Doghood: Very Todd Solondz-y "Wiener-Dog" cynical but humane


Wiener-Dog (2016)
90 min., rated R.

Writer-director Todd Solondz (2012’s “Dark Horse”) can be a specialized taste—many find his work to be depressing, off-putting miserablist tales that put his characters through the wringer—and his latest won’t change anyone’s mind. A sort-of follow-up to the unofficial Dawn Wiener series, “Wiener-Dog”—the nickname of the filmmaker’s bullied 11-year-old character from 1995’s unflinchingly spot-on “Welcome to the Dollhouse”—is true to form for feel-bad auteur Solondz. It’s simultaneously cynical and sad, compassionate and humane, and this time also kind of stale. Even with an actual wiener dog involved, don’t be fooled into thinking Solondz has gone soft. While the film isn’t without hints of hope and insight, “Wiener-Dog” is just as thorny and starkly humorous with more to recommend it than not.

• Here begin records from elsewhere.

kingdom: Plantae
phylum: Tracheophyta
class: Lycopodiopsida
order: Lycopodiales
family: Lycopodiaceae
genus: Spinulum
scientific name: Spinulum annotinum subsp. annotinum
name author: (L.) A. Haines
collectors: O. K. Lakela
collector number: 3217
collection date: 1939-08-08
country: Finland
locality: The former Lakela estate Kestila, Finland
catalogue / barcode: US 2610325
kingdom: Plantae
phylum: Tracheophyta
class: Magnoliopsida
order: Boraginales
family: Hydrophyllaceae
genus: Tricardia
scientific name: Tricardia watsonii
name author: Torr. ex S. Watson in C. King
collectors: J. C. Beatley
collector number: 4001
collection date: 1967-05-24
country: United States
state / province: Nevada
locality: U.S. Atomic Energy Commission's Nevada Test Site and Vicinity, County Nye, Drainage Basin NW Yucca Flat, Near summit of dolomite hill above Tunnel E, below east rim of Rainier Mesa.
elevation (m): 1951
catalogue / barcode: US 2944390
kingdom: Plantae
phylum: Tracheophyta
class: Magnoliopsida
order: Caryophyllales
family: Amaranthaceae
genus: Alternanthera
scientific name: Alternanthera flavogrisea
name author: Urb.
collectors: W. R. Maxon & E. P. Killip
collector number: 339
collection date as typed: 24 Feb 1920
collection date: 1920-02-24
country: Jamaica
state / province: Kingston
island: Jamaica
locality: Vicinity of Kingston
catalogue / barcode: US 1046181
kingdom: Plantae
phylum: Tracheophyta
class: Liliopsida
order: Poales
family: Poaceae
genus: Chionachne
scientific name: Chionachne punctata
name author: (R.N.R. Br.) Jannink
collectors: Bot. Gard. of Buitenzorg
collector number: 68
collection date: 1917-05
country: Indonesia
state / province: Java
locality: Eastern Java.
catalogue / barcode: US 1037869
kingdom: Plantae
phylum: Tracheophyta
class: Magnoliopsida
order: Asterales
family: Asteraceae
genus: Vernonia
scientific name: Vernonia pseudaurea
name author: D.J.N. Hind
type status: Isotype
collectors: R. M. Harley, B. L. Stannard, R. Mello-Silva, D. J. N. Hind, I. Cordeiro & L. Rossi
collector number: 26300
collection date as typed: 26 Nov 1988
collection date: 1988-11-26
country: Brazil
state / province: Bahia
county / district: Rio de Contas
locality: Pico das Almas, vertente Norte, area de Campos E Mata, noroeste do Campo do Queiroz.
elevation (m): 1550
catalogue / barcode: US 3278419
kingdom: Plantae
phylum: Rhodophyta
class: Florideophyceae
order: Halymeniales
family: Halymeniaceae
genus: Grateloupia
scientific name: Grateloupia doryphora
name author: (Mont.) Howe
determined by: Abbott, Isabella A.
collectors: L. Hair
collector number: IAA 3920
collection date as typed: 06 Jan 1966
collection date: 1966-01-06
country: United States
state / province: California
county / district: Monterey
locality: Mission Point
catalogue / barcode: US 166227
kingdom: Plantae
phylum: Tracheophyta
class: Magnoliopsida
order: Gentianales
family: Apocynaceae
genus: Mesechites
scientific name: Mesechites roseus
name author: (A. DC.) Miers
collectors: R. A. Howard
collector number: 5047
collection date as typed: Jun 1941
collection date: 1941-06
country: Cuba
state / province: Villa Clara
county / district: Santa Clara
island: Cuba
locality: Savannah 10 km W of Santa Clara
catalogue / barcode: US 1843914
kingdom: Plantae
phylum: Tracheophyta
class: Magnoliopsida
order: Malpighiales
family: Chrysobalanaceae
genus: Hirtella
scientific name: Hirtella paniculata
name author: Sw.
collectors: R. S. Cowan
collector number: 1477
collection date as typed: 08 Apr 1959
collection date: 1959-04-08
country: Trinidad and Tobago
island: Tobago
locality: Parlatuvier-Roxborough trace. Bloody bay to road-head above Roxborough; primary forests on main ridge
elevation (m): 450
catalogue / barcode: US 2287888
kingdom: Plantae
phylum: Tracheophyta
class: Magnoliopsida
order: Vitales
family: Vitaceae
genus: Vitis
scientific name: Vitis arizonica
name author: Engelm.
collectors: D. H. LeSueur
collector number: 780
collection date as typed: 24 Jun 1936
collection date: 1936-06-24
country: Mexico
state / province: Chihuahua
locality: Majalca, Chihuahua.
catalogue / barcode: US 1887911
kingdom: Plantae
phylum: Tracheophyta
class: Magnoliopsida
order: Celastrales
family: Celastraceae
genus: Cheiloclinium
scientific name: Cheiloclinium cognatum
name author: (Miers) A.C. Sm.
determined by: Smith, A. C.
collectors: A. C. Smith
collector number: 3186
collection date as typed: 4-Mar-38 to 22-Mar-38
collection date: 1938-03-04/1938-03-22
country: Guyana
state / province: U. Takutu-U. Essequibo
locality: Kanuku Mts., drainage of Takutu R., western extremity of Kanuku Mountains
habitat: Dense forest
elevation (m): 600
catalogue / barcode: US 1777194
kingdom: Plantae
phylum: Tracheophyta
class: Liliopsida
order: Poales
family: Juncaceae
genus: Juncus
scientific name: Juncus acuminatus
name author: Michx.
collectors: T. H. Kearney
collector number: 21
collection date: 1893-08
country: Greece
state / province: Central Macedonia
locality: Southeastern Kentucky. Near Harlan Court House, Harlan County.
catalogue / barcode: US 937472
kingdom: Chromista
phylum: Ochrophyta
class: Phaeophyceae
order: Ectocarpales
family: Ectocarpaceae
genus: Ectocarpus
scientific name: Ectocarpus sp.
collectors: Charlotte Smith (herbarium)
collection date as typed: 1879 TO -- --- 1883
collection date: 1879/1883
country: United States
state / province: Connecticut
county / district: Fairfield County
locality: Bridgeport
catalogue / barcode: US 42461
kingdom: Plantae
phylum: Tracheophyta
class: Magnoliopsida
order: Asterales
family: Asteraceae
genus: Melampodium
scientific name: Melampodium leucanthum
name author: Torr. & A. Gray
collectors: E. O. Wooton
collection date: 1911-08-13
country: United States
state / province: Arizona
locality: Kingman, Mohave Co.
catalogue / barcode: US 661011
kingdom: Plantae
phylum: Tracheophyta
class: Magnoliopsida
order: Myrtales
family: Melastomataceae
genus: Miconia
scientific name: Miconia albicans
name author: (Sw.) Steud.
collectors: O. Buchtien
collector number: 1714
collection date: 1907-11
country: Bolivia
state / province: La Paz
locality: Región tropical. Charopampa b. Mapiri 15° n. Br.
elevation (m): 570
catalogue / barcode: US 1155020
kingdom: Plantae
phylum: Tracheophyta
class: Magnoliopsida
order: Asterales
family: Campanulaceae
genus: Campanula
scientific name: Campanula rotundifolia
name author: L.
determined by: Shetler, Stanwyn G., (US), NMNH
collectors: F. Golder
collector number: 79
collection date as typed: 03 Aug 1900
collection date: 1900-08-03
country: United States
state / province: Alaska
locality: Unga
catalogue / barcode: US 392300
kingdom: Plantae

“Wiener-Dog” follows the titular dachshund, linking a revolving door of four vignettes—a tetraptych, if you will. The first owner is an inquisitive boy named Remi (Keaton Nigel Cooke), who’s comforted with a pet dog by father Danny (Tracy Letts) after surviving cancer. Brittle, unhappily married wife Dina (Julie Delpy) is not happy about it, and eventually, once Danny gets stuck walking and training the puppy, he has just about had it, too. Remi loves “Wiener-Dog,” but when the man’s only friend gets sick, he has to say goodbye. Right before the animal is supposed to be put to sleep, vet assistant Dawn Wiener (Greta Gerwig) actually ends up rescuing and nurturing the pooch back to heath before renaming the pup “Doody.” When Dawn runs into her former bully-cum-crush, Brandon (Kieran Culkin), she happily tags along with him on a road trip to Ohio. By the end, she meets Brandon’s Down Syndrome brother Tommy (Connor Long) and wife April (Bridget Brown) and decides to give them “Doody.” 

Before the last two stories, there is an amusing intermission with “Wiener-Dog” taking a long quest through Monument Valley, a winter storm, a baseball field and a strip club stage as a western-style ballad is sung. The connective tissue mostly ends from there because when we next find the dachshund—or maybe a different one—the owner is a one-hit-wonder screenwriter and film school professor Dave Schmerz (Danny DeVito). This thread could be a great short film on its own, DeVito superbly heartbreaking as this sadsack, and a scene where an incoming film student can’t even name a single film in front of the professors is very funny. From there, the dog is now named “Cancer” and owned by Nana (Ellen Burstyn), a bitter, sick old woman who’s visited by her granddaughter, Zoe (Zosia Mamet). It’s the first time in years that Zoe has seen Nana, and this time it’s for a selfish reason: she needs money to fund her unfaithful boyfriend Fantasy’s (Michael James Shaw) art project.

The performances are all strong, focusing in on Solondz’s specific tone. Aside from the fully sympathetic Danny DeVito, Tracy Letts and Julie Delpy are bitterly funny as Remi’s mostly awful parents. As Solondz is wont to do, already-established characters are recast. Even though 2004’s “Palindromes” cruelly killed off Dawn Wiener (Heather Matarazzo) from “Welcome to the Dollhouse,” she is still alive and now played by Greta Gerwig. This might be the most hopeful we will ever see Dawn, and Gerwig brings a tender loneliness that may or may not be fixed by “Doody.” The last section is the most poignant, all thanks to Ellen Burstyn, who’s hilariously prickly as she is devastating, and Zosia Mamet also does nice work as her lost granddaughter.

Structured as a life cycle from youth to old age, “Wiener-Dog” could be seen as Todd Solondz’s version of “Boyhood" mixed with "Marley & Me," only with the filmmaker’s signature blackly comic tone and the mandatory need for a hard drink afterwards. It is a Solondz film and emphasized by one of the characters calmly stating, “We’re all going to die,” so animal-loving viewers probably shouldn’t become too attached to the doggie. There is a lot of suffering here and a tinge of catharsis, and where else are you going to find a tracking shot of a trail of doggie diarrhea made poetic? Those already in tune with Solondz’s pessimistic worldview will find more to like here than viewers coming into "Wiener-Dog" blind.